◆ EXERCISE AIM
Arrange the lines below as a JSON list of strings, with one string per line and blank lines omitted.

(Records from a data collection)
◇ ◇ ◇ ◇ ◇ ◇ ◇

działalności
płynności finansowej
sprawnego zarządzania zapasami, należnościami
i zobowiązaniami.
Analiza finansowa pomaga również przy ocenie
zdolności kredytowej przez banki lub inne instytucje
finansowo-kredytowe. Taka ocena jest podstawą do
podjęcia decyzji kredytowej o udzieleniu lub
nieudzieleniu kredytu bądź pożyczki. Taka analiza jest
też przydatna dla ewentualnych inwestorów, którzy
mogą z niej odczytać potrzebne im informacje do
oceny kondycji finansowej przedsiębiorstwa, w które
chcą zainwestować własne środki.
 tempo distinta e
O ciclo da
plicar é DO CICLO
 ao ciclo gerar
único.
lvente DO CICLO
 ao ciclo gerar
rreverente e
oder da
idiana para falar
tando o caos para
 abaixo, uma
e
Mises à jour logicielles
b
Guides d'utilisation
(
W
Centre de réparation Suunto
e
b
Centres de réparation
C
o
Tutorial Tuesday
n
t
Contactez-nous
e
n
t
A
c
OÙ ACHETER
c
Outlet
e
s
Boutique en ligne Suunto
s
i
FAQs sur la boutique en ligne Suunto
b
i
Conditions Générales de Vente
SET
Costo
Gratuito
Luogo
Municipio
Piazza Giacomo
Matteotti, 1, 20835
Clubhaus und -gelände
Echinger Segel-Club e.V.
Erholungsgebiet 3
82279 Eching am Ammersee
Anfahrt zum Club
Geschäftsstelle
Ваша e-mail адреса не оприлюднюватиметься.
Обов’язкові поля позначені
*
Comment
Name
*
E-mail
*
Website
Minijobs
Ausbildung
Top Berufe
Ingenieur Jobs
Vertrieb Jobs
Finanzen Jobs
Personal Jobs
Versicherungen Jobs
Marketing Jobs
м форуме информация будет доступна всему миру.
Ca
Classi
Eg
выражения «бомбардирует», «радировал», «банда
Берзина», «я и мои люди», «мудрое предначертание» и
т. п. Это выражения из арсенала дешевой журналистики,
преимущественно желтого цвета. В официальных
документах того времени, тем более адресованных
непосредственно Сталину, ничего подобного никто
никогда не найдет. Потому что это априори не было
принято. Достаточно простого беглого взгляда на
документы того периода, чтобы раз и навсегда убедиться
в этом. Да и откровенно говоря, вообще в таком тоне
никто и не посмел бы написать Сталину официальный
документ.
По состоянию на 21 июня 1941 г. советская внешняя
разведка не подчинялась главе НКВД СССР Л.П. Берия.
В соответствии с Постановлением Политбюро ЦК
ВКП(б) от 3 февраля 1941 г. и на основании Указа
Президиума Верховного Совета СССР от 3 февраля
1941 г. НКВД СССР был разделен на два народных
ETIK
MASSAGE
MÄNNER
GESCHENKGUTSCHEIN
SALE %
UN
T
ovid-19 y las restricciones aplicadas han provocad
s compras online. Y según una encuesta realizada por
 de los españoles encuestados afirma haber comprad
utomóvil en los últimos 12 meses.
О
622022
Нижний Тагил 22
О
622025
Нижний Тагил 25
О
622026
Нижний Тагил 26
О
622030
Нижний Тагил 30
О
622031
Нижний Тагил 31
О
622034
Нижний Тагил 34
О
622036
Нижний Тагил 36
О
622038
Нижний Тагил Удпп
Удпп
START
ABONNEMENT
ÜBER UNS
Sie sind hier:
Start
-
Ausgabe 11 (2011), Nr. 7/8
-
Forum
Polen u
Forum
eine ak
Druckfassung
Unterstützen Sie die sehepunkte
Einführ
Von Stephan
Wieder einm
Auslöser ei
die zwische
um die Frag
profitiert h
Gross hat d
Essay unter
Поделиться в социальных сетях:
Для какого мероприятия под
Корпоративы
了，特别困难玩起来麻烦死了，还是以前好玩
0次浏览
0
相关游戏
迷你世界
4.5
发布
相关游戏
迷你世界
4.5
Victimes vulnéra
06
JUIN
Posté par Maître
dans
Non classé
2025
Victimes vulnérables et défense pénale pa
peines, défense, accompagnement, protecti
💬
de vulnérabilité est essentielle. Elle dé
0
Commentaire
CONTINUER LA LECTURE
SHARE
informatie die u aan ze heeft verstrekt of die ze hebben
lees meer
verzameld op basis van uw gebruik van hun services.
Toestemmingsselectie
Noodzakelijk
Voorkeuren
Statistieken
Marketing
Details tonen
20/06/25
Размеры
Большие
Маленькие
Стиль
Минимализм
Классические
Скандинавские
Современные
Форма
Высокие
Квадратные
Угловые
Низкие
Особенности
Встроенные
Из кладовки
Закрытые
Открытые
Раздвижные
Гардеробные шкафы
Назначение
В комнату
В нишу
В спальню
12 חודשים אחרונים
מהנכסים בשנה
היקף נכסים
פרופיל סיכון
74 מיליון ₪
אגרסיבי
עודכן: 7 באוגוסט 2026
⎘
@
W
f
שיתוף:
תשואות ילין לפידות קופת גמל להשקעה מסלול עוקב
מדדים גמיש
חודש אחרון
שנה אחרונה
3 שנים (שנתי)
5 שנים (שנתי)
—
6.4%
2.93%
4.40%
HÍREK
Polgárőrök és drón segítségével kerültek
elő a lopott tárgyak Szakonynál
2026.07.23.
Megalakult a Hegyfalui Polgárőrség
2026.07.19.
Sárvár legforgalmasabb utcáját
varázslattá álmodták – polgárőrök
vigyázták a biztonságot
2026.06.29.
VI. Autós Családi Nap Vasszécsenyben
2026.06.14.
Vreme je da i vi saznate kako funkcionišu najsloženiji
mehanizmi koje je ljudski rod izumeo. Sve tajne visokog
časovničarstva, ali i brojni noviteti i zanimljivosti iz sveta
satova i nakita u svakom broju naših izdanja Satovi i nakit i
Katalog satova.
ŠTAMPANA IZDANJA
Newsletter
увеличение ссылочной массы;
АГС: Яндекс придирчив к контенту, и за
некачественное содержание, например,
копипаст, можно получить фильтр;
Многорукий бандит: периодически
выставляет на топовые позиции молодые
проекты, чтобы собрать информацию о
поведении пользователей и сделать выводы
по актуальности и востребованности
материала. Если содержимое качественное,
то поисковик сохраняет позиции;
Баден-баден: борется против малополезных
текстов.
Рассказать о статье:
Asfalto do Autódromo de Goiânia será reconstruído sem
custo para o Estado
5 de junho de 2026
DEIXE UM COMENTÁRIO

◇ ◇ ◇ ◇ ◇ ◇ ◇

◆ EXERCISE RESULT
[
  "działalności",
  "płynności finansowej",
  "sprawnego zarządzania zapasami, należnościami",
  "i zobowiązaniami.",
  "Analiza finansowa pomaga również przy ocenie",
  "zdolności kredytowej przez banki lub inne instytucje",
  "finansowo-kredytowe. Taka ocena jest podstawą do",
  "podjęcia decyzji kredytowej o udzieleniu lub",
  "nieudzieleniu kredytu bądź pożyczki. Taka analiza jest",
  "też przydatna dla ewentualnych inwestorów, którzy",
  "mogą z niej odczytać potrzebne im informacje do",
  "oceny kondycji finansowej przedsiębiorstwa, w które",
  "chcą zainwestować własne środki.",
  " tempo distinta e",
  "O ciclo da",
  "plicar é DO CICLO",
  " ao ciclo gerar",
  "único.",
  "lvente DO CICLO",
  " ao ciclo gerar",
  "rreverente e",
  "oder da",
  "idiana para falar",
  "tando o caos para",
  " abaixo, uma",
  "e",
  "Mises à jour logicielles",
  "b",
  "Guides d'utilisation",
  "(",
  "W",
  "Centre de réparation Suunto",
  "e",
  "b",
  "Centres de réparation",
  "C",
  "o",
  "Tutorial Tuesday",
  "n",
  "t",
  "Contactez-nous",
  "e",
  "n",
  "t",
  "A",
  "c",
  "OÙ ACHETER",
  "c",
  "Outlet",
  "e",
  "s",
  "Boutique en ligne Suunto",
  "s",
  "i",
  "FAQs sur la boutique en ligne Suunto",
  "b",
  "i",
  "Conditions Générales de Vente",
  "SET",
  "Costo",
  "Gratuito",
  "Luogo",
  "Municipio",
  "Piazza Giacomo",
  "Matteotti, 1, 20835",
  "Clubhaus und -gelände",
  "Echinger Segel-Club e.V.",
  "Erholungsgebiet 3",
  "82279 Eching am Ammersee",
  "Anfahrt zum Club",
  "Geschäftsstelle",
  "Ваша e-mail адреса не оприлюднюватиметься.",
  "Обов’язкові поля позначені",
  "*",
  "Comment",
  "Name",
  "*",
  "E-mail",
  "*",
  "Website",
  "Minijobs",
  "Ausbildung",
  "Top Berufe",
  "Ingenieur Jobs",
  "Vertrieb Jobs",
  "Finanzen Jobs",
  "Personal Jobs",
  "Versicherungen Jobs",
  "Marketing Jobs",
  "м форуме информация будет доступна всему миру.",
  "Ca",
  "Classi",
  "Eg",
  "выражения «бомбардирует», «радировал», «банда",
  "Берзина», «я и мои люди», «мудрое предначертание» и",
  "т. п. Это выражения из арсенала дешевой журналистики,",
  "преимущественно желтого цвета. В официальных",
  "документах того времени, тем более адресованных",
  "непосредственно Сталину, ничего подобного никто",
  "никогда не найдет. Потому что это априори не было",
  "принято. Достаточно простого беглого взгляда на",
  "документы того периода, чтобы раз и навсегда убедиться",
  "в этом. Да и откровенно говоря, вообще в таком тоне",
  "никто и не посмел бы написать Сталину официальный",
  "документ.",
  "По состоянию на 21 июня 1941 г. советская внешняя",
  "разведка не подчинялась главе НКВД СССР Л.П. Берия.",
  "В соответствии с Постановлением Политбюро ЦК",
  "ВКП(б) от 3 февраля 1941 г. и на основании Указа",
  "Президиума Верховного Совета СССР от 3 февраля",
  "1941 г. НКВД СССР был разделен на два народных",
  "ETIK",
  "MASSAGE",
  "MÄNNER",
  "GESCHENKGUTSCHEIN",
  "SALE %",
  "UN",
  "T",
  "ovid-19 y las restricciones aplicadas han provocad",
  "s compras online. Y según una encuesta realizada por",
  " de los españoles encuestados afirma haber comprad",
  "utomóvil en los últimos 12 meses.",
  "О",
  "622022",
  "Нижний Тагил 22",
  "О",
  "622025",
  "Нижний Тагил 25",
  "О",
  "622026",
  "Нижний Тагил 26",
  "О",
  "622030",
  "Нижний Тагил 30",
  "О",
  "622031",
  "Нижний Тагил 31",
  "О",
  "622034",
  "Нижний Тагил 34",
  "О",
  "622036",
  "Нижний Тагил 36",
  "О",
  "622038",
  "Нижний Тагил Удпп",
  "Удпп",
  "START",
  "ABONNEMENT",
  "ÜBER UNS",
  "Sie sind hier:",
  "Start",
  "-",
  "Ausgabe 11 (2011), Nr. 7/8",
  "-",
  "Forum",
  "Polen u",
  "Forum",
  "eine ak",
  "Druckfassung",
  "Unterstützen Sie die sehepunkte",
  "Einführ",
  "Von Stephan",
  "Wieder einm",
  "Auslöser ei",
  "die zwische",
  "um die Frag",
  "profitiert h",
  "Gross hat d",
  "Essay unter",
  "Поделиться в социальных сетях:",
  "Для какого мероприятия под",
  "Корпоративы",
  "了，特别困难玩起来麻烦死了，还是以前好玩",
  "0次浏览",
  "0",
  "相关游戏",
  "迷你世界",
  "4.5",
  "发布",
  "相关游戏",
  "迷你世界",
  "4.5",
  "Victimes vulnéra",
  "06",
  "JUIN",
  "Posté par Maître",
  "dans",
  "Non classé",
  "2025",
  "Victimes vulnérables et défense pénale pa",
  "peines, défense, accompagnement, protecti",
  "💬",
  "de vulnérabilité est essentielle. Elle dé",
  "0",
  "Commentaire",
  "CONTINUER LA LECTURE",
  "SHARE",
  "informatie die u aan ze heeft verstrekt of die ze hebben",
  "lees meer",
  "verzameld op basis van uw gebruik van hun services.",
  "Toestemmingsselectie",
  "Noodzakelijk",
  "Voorkeuren",
  "Statistieken",
  "Marketing",
  "Details tonen",
  "20/06/25",
  "Размеры",
  "Большие",
  "Маленькие",
  "Стиль",
  "Минимализм",
  "Классические",
  "Скандинавские",
  "Современные",
  "Форма",
  "Высокие",
  "Квадратные",
  "Угловые",
  "Низкие",
  "Особенности",
  "Встроенные",
  "Из кладовки",
  "Закрытые",
  "Открытые",
  "Раздвижные",
  "Гардеробные шкафы",
  "Назначение",
  "В комнату",
  "В нишу",
  "В спальню",
  "12 חודשים אחרונים",
  "מהנכסים בשנה",
  "היקף נכסים",
  "פרופיל סיכון",
  "74 מיליון ₪",
  "אגרסיבי",
  "עודכן: 7 באוגוסט 2026",
  "⎘",
  "@",
  "W",
  "f",
  "שיתוף:",
  "תשואות ילין לפידות קופת גמל להשקעה מסלול עוקב",
  "מדדים גמיש",
  "חודש אחרון",
  "שנה אחרונה",
  "3 שנים (שנתי)",
  "5 שנים (שנתי)",
  "—",
  "6.4%",
  "2.93%",
  "4.40%",
  "HÍREK",
  "Polgárőrök és drón segítségével kerültek",
  "elő a lopott tárgyak Szakonynál",
  "2026.07.23.",
  "Megalakult a Hegyfalui Polgárőrség",
  "2026.07.19.",
  "Sárvár legforgalmasabb utcáját",
  "varázslattá álmodták – polgárőrök",
  "vigyázták a biztonságot",
  "2026.06.29.",
  "VI. Autós Családi Nap Vasszécsenyben",
  "2026.06.14.",
  "Vreme je da i vi saznate kako funkcionišu najsloženiji",
  "mehanizmi koje je ljudski rod izumeo. Sve tajne visokog",
  "časovničarstva, ali i brojni noviteti i zanimljivosti iz sveta",
  "satova i nakita u svakom broju naših izdanja Satovi i nakit i",
  "Katalog satova.",
  "ŠTAMPANA IZDANJA",
  "Newsletter",
  "увеличение ссылочной массы;",
  "АГС: Яндекс придирчив к контенту, и за",
  "некачественное содержание, например,",
  "копипаст, можно получить фильтр;",
  "Многорукий бандит: периодически",
  "выставляет на топовые позиции молодые",
  "проекты, чтобы собрать информацию о",
  "поведении пользователей и сделать выводы",
  "по актуальности и востребованности",
  "материала. Если содержимое качественное,",
  "то поисковик сохраняет позиции;",
  "Баден-баден: борется против малополезных",
  "текстов.",
  "Рассказать о статье:",
  "Asfalto do Autódromo de Goiânia será reconstruído sem",
  "custo para o Estado",
  "5 de junho de 2026",
  "DEIXE UM COMENTÁRIO"
]